The microsite established a landing page for our open source efforts. We could highlight our flagship projects. Unrestricted by the GitHub UI, we could tap the creativity of our designers and programmers to create an experience unique to us.
Building Momentum
With all that effort invested in cleaning up our presence, we didn't want things to slide back into disrepair. So, we locked down access to create new repositories to just the OSS committee. We then defined a set of requirements for all new open source projects, which is still in use today. No new project can be open sourced without satisfying the following:
- Have the proper license files and copyright
- Have a defined owner who will maintain the project and respond to Issues and Pull Requests
- Have documentation
- Have passing unit tests
- Have easy to follow installation instructions accompanied by how to run the unit tests
- Follow language best practices and conventions
- Not expose any security threats
- Get approval from our legal team and business owners
Since we're obsessed with process & automation, we created a workflow within JIRA to facilitate the approval process. Any engineer who wants to open source a project will create a JIRA ticket, which is then ushered through the workflow by the OSS committee. The ticket must specify the group of engineers responsible for owning the project. At each stage of the JIRA workflow, the ticket is reviewed by the relevant teams for each of the requirements above.
So far this process has served us well. We had some bumps in the beginning and had to assign an SLA to the open source committee so that tickets wouldn't get dropped. It has given us visibility, auditing, and confidence.
After a project goes live, we trust our engineers to maintain it and respond to issues and pull requests accordingly.
Every project starts out healthy and growing. As time goes by a project matures and may plateau or no longer be relevant. We implemented a straightforward badging convention for each of our projects to help communicate this to project consumers.
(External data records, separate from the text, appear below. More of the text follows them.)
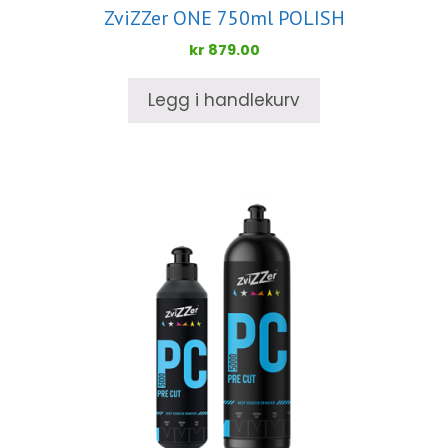
ZviZZer ONE 750ml POLISH
kr
879.00
Legg i handlekurv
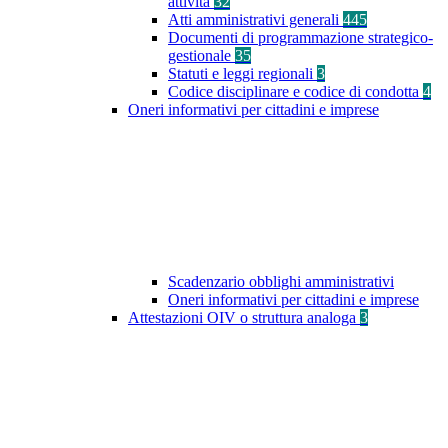
attività
32
Atti amministrativi generali
445
Documenti di programmazione strategico-
gestionale
35
Statuti e leggi regionali
3
Codice disciplinare e codice di condotta
4
Oneri informativi per cittadini e imprese
Scadenzario obblighi amministrativi
Oneri informativi per cittadini e imprese
Attestazioni OIV o struttura analoga
3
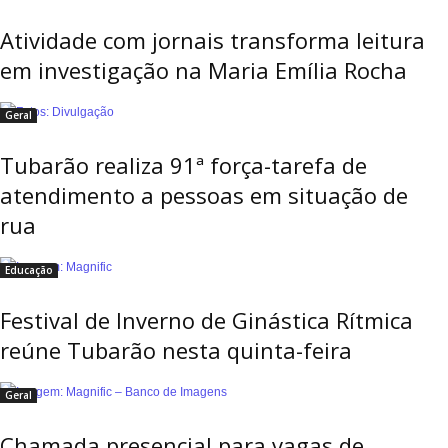
Atividade com jornais transforma leitura
em investigação na Maria Emília Rocha
Geral
Tubarão realiza 91ª força-tarefa de
atendimento a pessoas em situação de
rua
Educação
Festival de Inverno de Ginástica Rítmica
reúne Tubarão nesta quinta-feira
Geral
Chamada presencial para vagas de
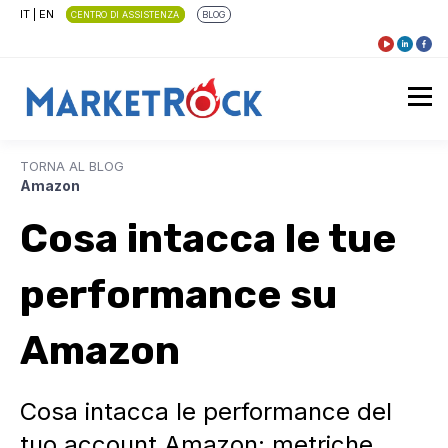
IT
|
EN
CENTRO DI ASSISTENZA
BLOG
TORNA AL BLOG
Amazon
Cosa intacca le tue
performance su
Amazon
Cosa intacca le performance del
tuo account Amazon: metriche,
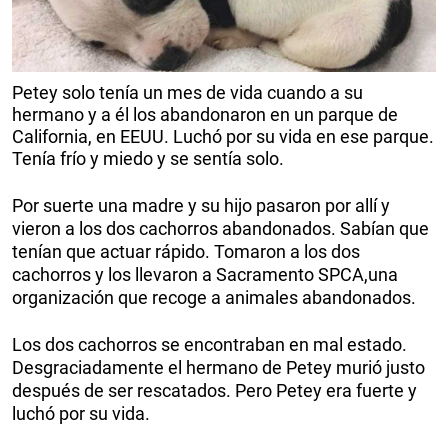
Petey solo tenía un mes de vida cuando a su
hermano y a él los abandonaron en un parque de
California, en EEUU. Luchó por su vida en ese parque.
Tenía frío y miedo y se sentía solo.
Por suerte una madre y su hijo pasaron por allí y
vieron a los dos cachorros abandonados. Sabían que
tenían que actuar rápido. Tomaron a los dos
cachorros y los llevaron a Sacramento SPCA,una
organización que recoge a animales abandonados.
Los dos cachorros se encontraban en mal estado.
Desgraciadamente el hermano de Petey murió justo
después de ser rescatados. Pero Petey era fuerte y
luchó por su vida.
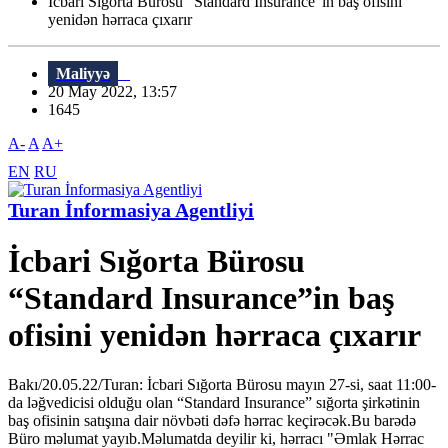
İcbari Sığorta Bürosu “Standard Insurance”in baş ofisini
yenidən hərraca çıxarır
Maliyyə
20 May 2022, 13:57
1645
A-
A
A+
EN
RU
Turan İnformasiya Agentliyi
İcbari Sığorta Bürosu
“Standard Insurance”in baş
ofisini yenidən hərraca çıxarır
Bakı/20.05.22/Turan: İcbari Sığorta Bürosu mayın 27-si, saat 11:00-
da ləğvedicisi olduğu olan “Standard Insurance” sığorta şirkətinin
baş ofisinin satışına dair növbəti dəfə hərrac keçirəcək.Bu barədə
Büro məlumat yayıb.Məlumatda deyilir ki, hərracı "Əmlak Hərrac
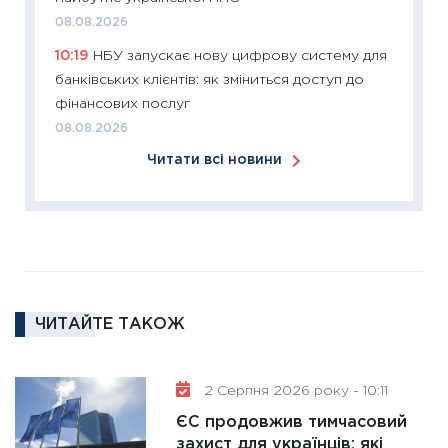
змінило
08.08.2026
розвитк
10:19
НБУ запускає нову цифрову систему для
24.02.2
банківських клієнтів: як зміниться доступ до
11:26
Сп
фінансових послуг
2026: 
08.08.2026
ліквідн
Читати всі новини
18.02.20
11:27
За
диктує
16.02.20
11:30
Ре
роль US
ЧИТАЙТЕ ТАКОЖ
та зни
30.01.20
11:30
Кр
2 Серпня 2026 року - 10:11
роблять
ЄС продовжив тимчасовий
28.01.20
захист для українців: які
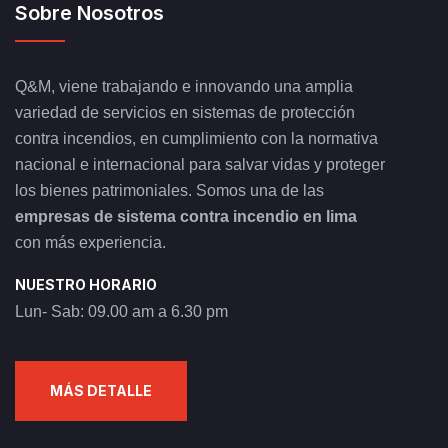
Sobre Nosotros
Q&M, viene trabajando e innovando una amplia
variedad de servicios en sistemas de protección
contra incendios, en cumplimiento con la normativa
nacional e internacional para salvar vidas y proteger
los bienes patrimoniales. Somos una de las
empresas de sistema contra incendio en lima
con más experiencia.
NUESTRO HORARIO
Lun- Sab: 09.00 am a 6.30 pm
MÁS DETALLE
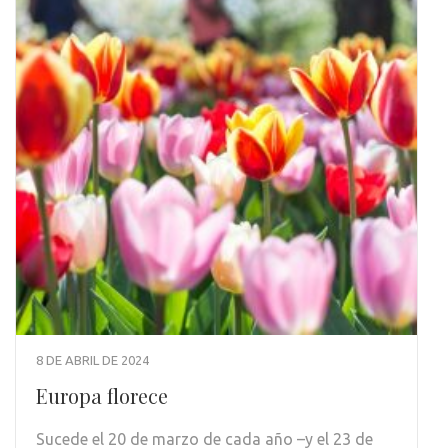
8 DE ABRIL DE 2024
Europa florece
Sucede el 20 de marzo de cada año –y el 23 de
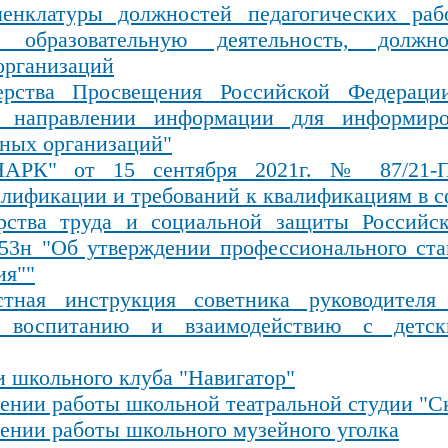
енклатуры должностей педагогических рабо
 образовательную деятельность, должно
организаций
рства Просвещения Российской Федерации
направлении информации для информиров
ных организаций"
АРК" от 15 сентября 2021г. № 87/21-П
лификации и требований к квалификациям в с
рства труда и социальной защиты Российс
 53н "Об утверждении профессионального ста
ия""
тная инструкция советника руководителя 
о воспитанию и взаимодействию с детс
и школьного клуба "Навигатор"
ении работы школьной театральной студии "С
ении работы школьного музейного уголка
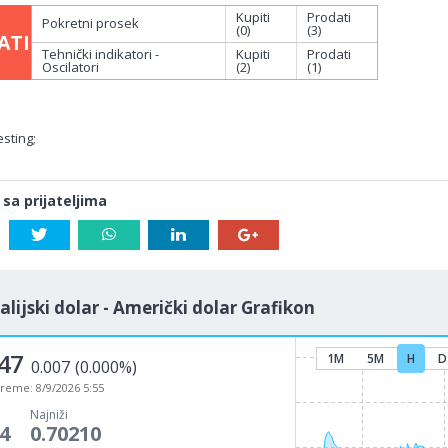
Kupiti
Prodati
Pokretni prosek
(0)
(3)
ATI
Tehnički indikatori -
Kupiti
Prodati
Oscilatori
(2)
(1)
sting;
 sa prijateljima
alijski dolar - Američki dolar Grafikon
47
1M
5M
H
D
0.007
(0.000%)
vreme:
8/9/2026 5:55
Najniži
4
0.70210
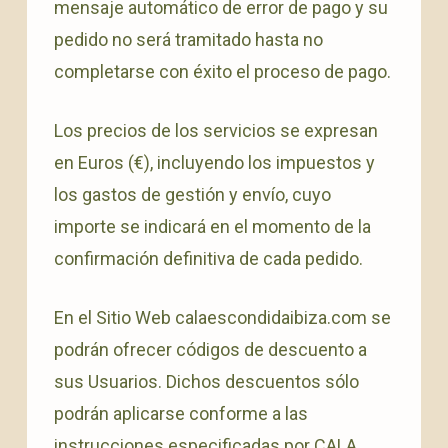
mensaje automático de error de pago y su
pedido no será tramitado hasta no
completarse con éxito el proceso de pago.
Los precios de los servicios se expresan
en Euros (€), incluyendo los impuestos y
los gastos de gestión y envío, cuyo
importe se indicará en el momento de la
confirmación definitiva de cada pedido.
En el Sitio Web calaescondidaibiza.com se
podrán ofrecer códigos de descuento a
sus Usuarios. Dichos descuentos sólo
podrán aplicarse conforme a las
instrucciones especificadas por CALA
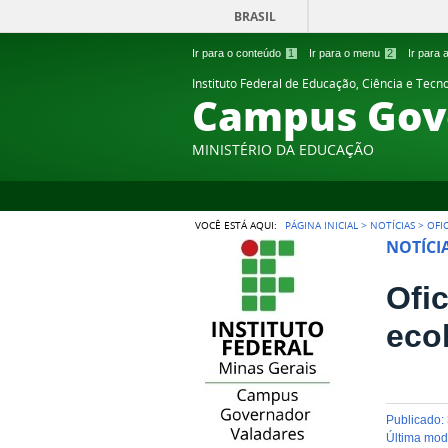
BRASIL
Ir para o conteúdo
1
Ir para o menu
2
Ir para
Instituto Federal de Educação, Ciência e Tecn
Campus Gov
MINISTÉRIO DA EDUCAÇÃO
VOCÊ ESTÁ AQUI:
PÁGINA INICIAL
>
NOTÍCIAS
>
OFI
NOTÍCI
Ofi
eco
publicado
:
última mo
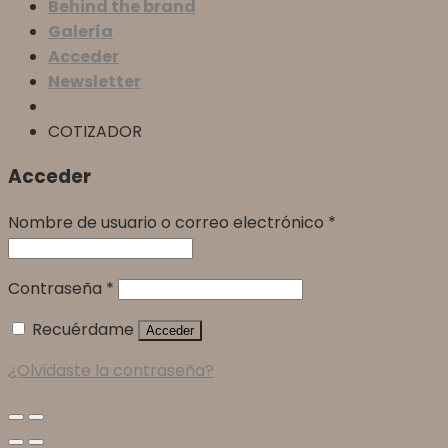
Behind the brand
Galería
Acceder
Newsletter
COTIZADOR
Acceder
Nombre de usuario o correo electrónico
*
Contraseña
*
Recuérdame
Acceder
¿Olvidaste la contraseña?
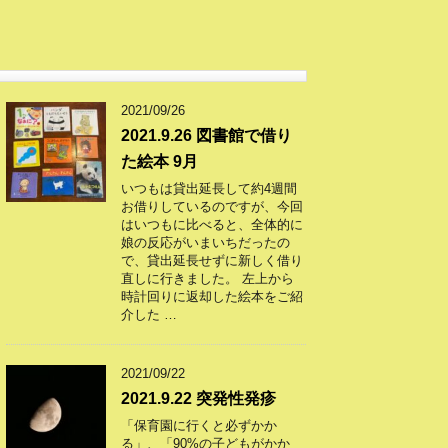
2021/09/26
2021.9.26 図書館で借り
た絵本 9月
いつもは貸出延長して約4週間
お借りしているのですが、今回
はいつもに比べると、全体的に
娘の反応がいまいちだったの
で、貸出延長せずに新しく借り
直しに行きました。 左上から
時計回りに返却した絵本をご紹
介した …
2021/09/22
2021.9.22 突発性発疹
「保育園に行くと必ずかか
る」、「90%の子どもがかか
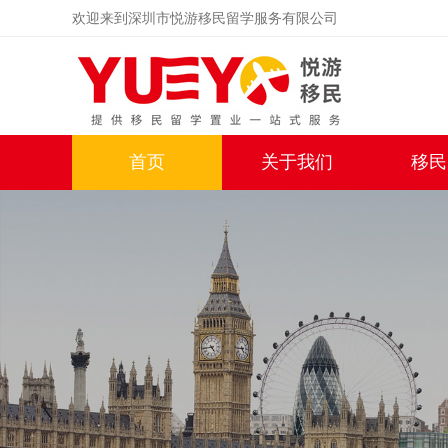
欢迎来到深圳市悦游移民留学服务有限公司
首页
关于我们
移民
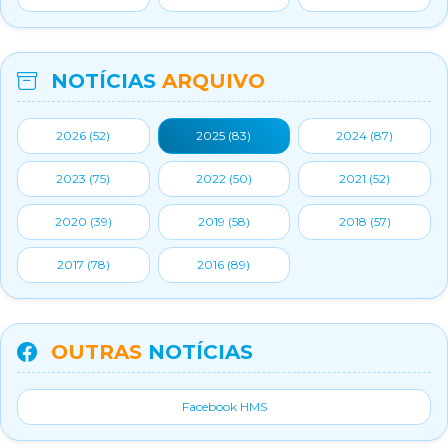
NOTÍCIAS
ARQUIVO
2026 (
52
)
2025 (
83
)
2024 (
87
)
2023 (
75
)
2022 (
50
)
2021 (
52
)
2020 (
39
)
2019 (
58
)
2018 (
57
)
2017 (
78
)
2016 (
89
)
OUTRAS
NOTÍCIAS
Facebook HMS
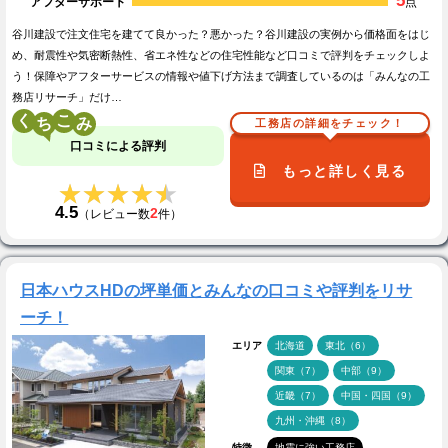
5
アフターサポート
点
谷川建設で注文住宅を建てて良かった？悪かった？谷川建設の実例から価格面をはじ
め、耐震性や気密断熱性、省エネ性などの住宅性能など口コミで評判をチェックしよ
う！保障やアフターサービスの情報や値下げ方法まで調査しているのは「みんなの工
務店リサーチ」だけ…
く
こ
工務店の詳細をチェック！
口コミによる評判
もっと詳しく見る
★★★★★
★★★★★
4.5
2
（レビュー数
件）
日本ハウスHDの坪単価とみんなの口コミや評判をリサ
ーチ！
エリア
北海道
東北（6）
関東（7）
中部（9）
近畿（7）
中国・四国（9）
九州・沖縄（8）
特徴
地震に強い工務店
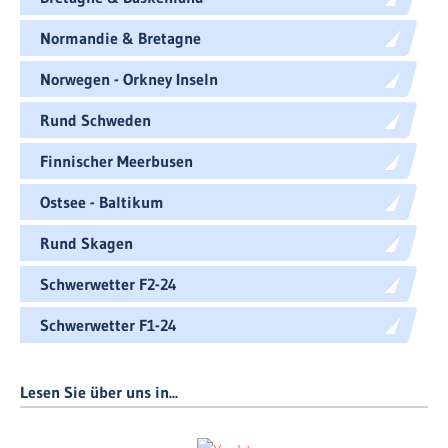
Normandie & Bretagne
Norwegen - Orkney Inseln
Rund Schweden
Finnischer Meerbusen
Ostsee - Baltikum
Rund Skagen
Schwerwetter F2-24
Schwerwetter F1-24
Lesen Sie über uns in...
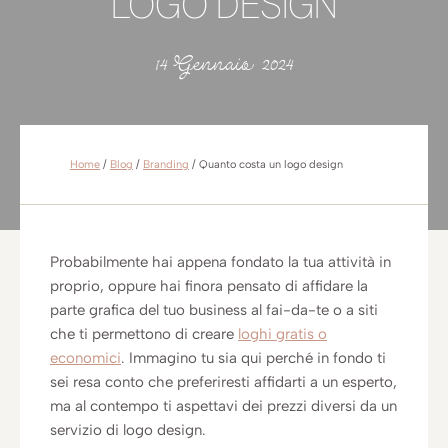
LOGO DESIGN
14 Gennaio 2024
Home
/
Blog
/
Branding
/
Quanto costa un logo design
Probabilmente hai appena fondato la tua attività in
proprio, oppure hai finora pensato di affidare la
parte grafica del tuo business al fai-da-te o a siti
che ti permettono di creare
loghi gratis o
economici
. Immagino tu sia qui perché in fondo ti
sei resa conto che preferiresti affidarti a un esperto,
ma al contempo ti aspettavi dei prezzi diversi da un
servizio di logo design.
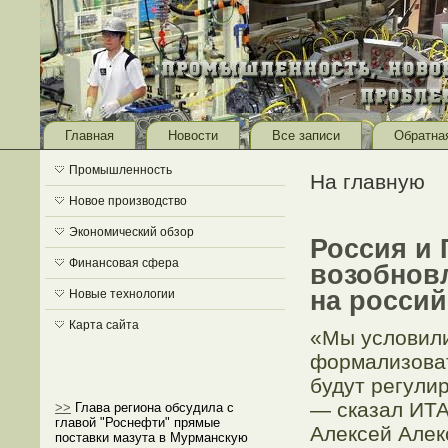
Главная
Новости
Все записи
Обратна
Промышленность
На главную
Новое производство
Экономический обзор
Россия и 
Финансовая сфера
возобнов
на росси
Новые технологии
Карта сайта
«Мы условили
формализоват
будут регули
— сказал ИТА
>>
Глава региона обсудила с
главой "Роснефти" прямые
Алексей Алек
поставки мазута в Мурманскую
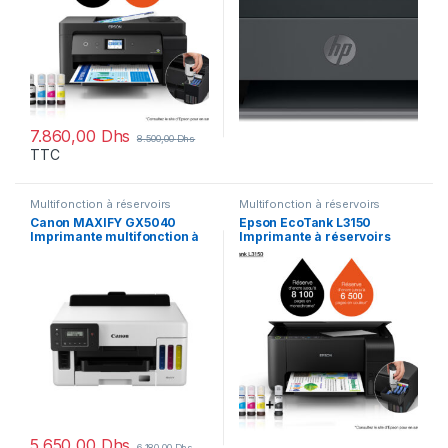
7.860,00
Dhs
8.500,00
Dhs
TTC
Multifonction à réservoirs
Multifonction à réservoirs
rechargeables
rechargeables
Canon MAXIFY GX5040
Epson EcoTank L3150
Imprimante multifonction à
Imprimante à réservoirs
réservoirs rechargeables
rechargeables
(5550C009)
(C11CG86407)
5.650,00
Dhs
6.180,00
Dhs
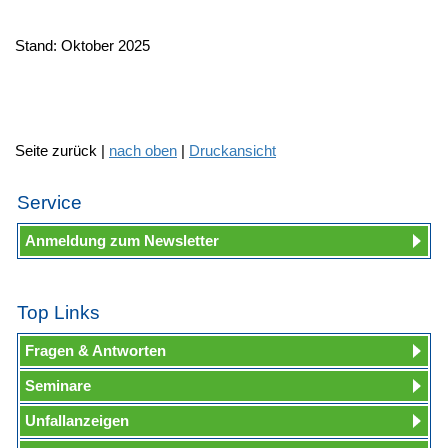
Stand: Oktober 2025
Seite zurück |
nach oben
|
Druckansicht
Service
Anmeldung zum Newsletter
Top Links
Fragen & Antworten
Seminare
Unfallanzeigen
Accepting Changes from External Contributors
The two major things that we consider critical with Pull Requests are legal protections and passing the build. We wanted to make both of these things easy for both external contributors and our engineers.
We maintain legal protections for users of our projects by requiring that each contributor to a Box open source project sign our Contributor License Agreement. It quickly became clear to us that manually enforcing this was going to be a headache. We wrote a bot that uses GitHub webhooks and verifies that each pull request author has signed the CLA. We haven't open sourced this yet, but we do plan to. Next, we configured Travis CI to confirm that each pull request will pass the build.
These two automation steps give pull requests owners immediate feedback on any obvious red flags, saving both them and the project maintainers precious time.
Building an Open Source Culture
We've come a long way, but there's further to go. When we launched the program, there was a surge of interest, but the unseen challenge was in shifting how we prioritized and measured the value of our work. All sorts of people wanted to get involved or open source a small tool, but few of them were able to shift their workload in order to do so. Getting the support of engineering leadership has been a critical element.